**Work request:** In the listing below, how many lines hold the string "mêmes"? Reply with the number and nothing else.

**Entries provided:**
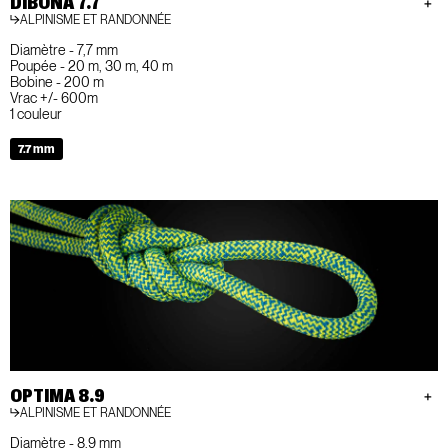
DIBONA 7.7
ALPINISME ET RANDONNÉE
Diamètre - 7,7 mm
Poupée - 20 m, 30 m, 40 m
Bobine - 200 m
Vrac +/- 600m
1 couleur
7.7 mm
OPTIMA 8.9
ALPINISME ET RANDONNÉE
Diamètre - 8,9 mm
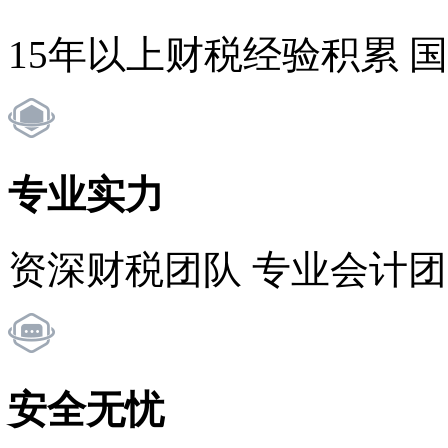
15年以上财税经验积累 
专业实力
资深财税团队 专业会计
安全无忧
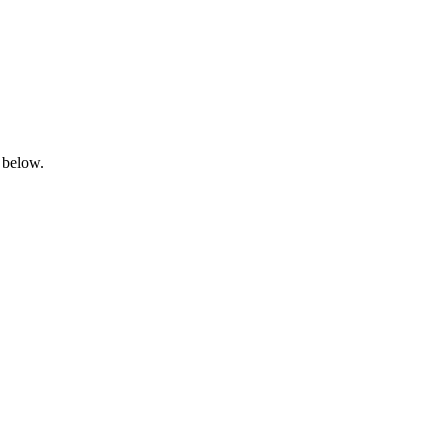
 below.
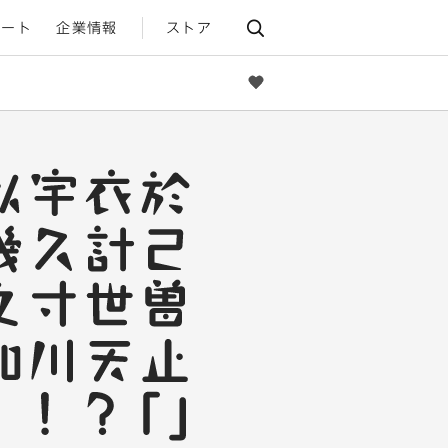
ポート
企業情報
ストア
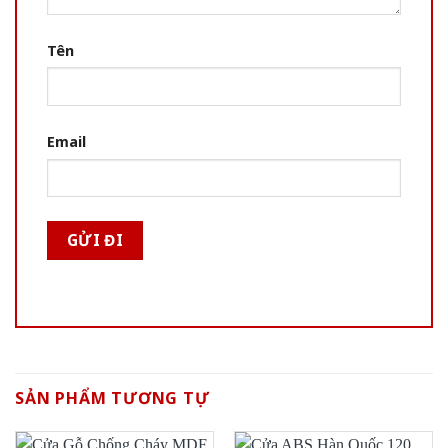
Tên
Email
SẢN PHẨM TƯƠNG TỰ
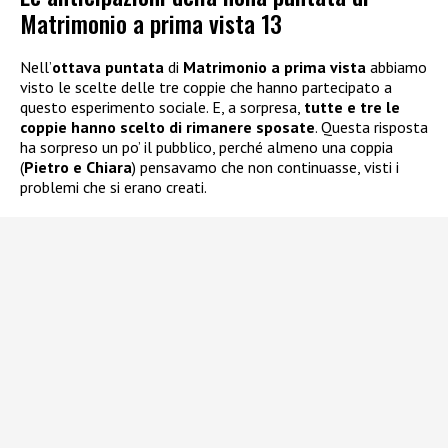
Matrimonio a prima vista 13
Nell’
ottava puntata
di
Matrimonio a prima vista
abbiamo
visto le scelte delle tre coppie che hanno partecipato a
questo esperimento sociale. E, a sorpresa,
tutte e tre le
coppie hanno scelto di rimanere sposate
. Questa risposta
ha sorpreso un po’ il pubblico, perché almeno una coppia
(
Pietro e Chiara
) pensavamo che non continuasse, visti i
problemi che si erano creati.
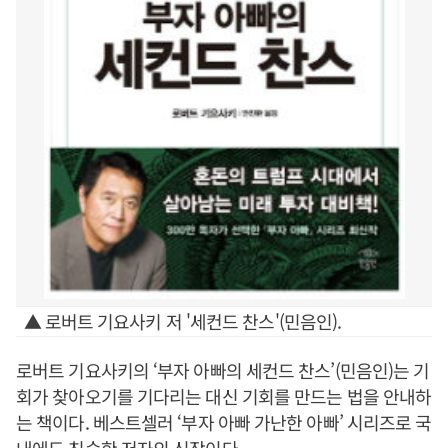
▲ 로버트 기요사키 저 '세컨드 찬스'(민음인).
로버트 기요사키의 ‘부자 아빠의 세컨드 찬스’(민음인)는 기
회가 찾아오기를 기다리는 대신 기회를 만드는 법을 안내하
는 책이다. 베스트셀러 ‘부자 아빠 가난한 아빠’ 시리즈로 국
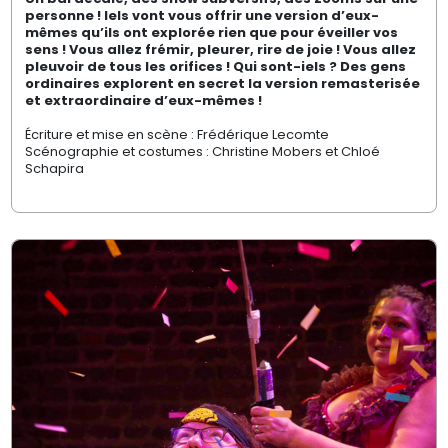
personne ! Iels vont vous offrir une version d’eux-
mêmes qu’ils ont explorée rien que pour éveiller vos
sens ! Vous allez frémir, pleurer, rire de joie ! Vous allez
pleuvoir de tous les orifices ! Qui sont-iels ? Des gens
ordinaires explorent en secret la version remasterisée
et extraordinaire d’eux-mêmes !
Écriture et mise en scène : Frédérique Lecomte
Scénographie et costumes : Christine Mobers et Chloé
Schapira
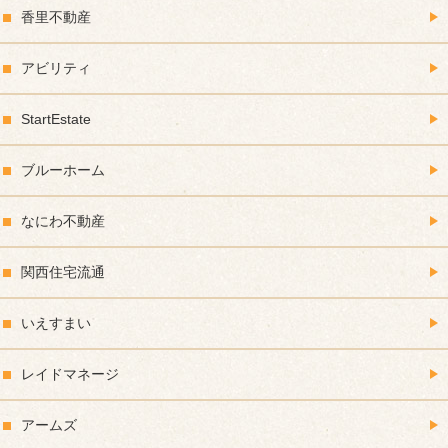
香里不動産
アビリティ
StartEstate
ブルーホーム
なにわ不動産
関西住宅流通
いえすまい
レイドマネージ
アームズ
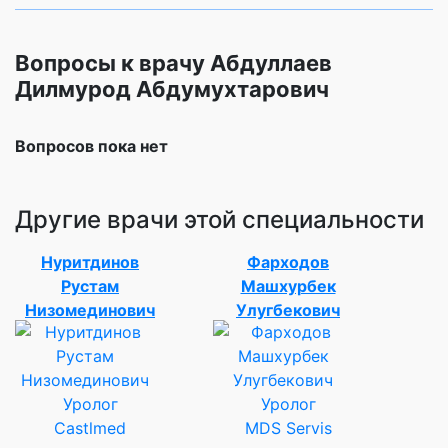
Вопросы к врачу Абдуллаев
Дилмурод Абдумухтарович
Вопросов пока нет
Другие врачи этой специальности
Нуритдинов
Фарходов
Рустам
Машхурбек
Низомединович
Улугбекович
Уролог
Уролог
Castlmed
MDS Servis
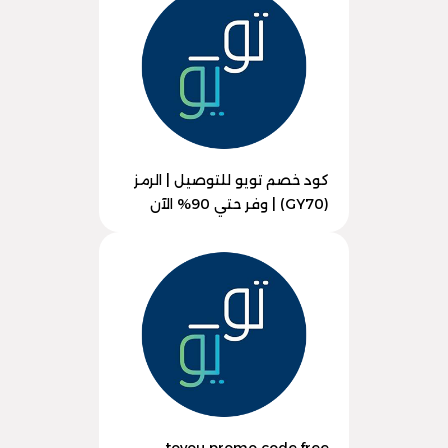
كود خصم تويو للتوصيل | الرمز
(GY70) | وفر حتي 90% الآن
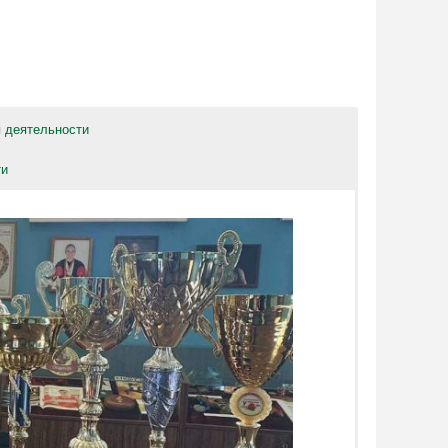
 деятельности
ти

**Expected output:** 2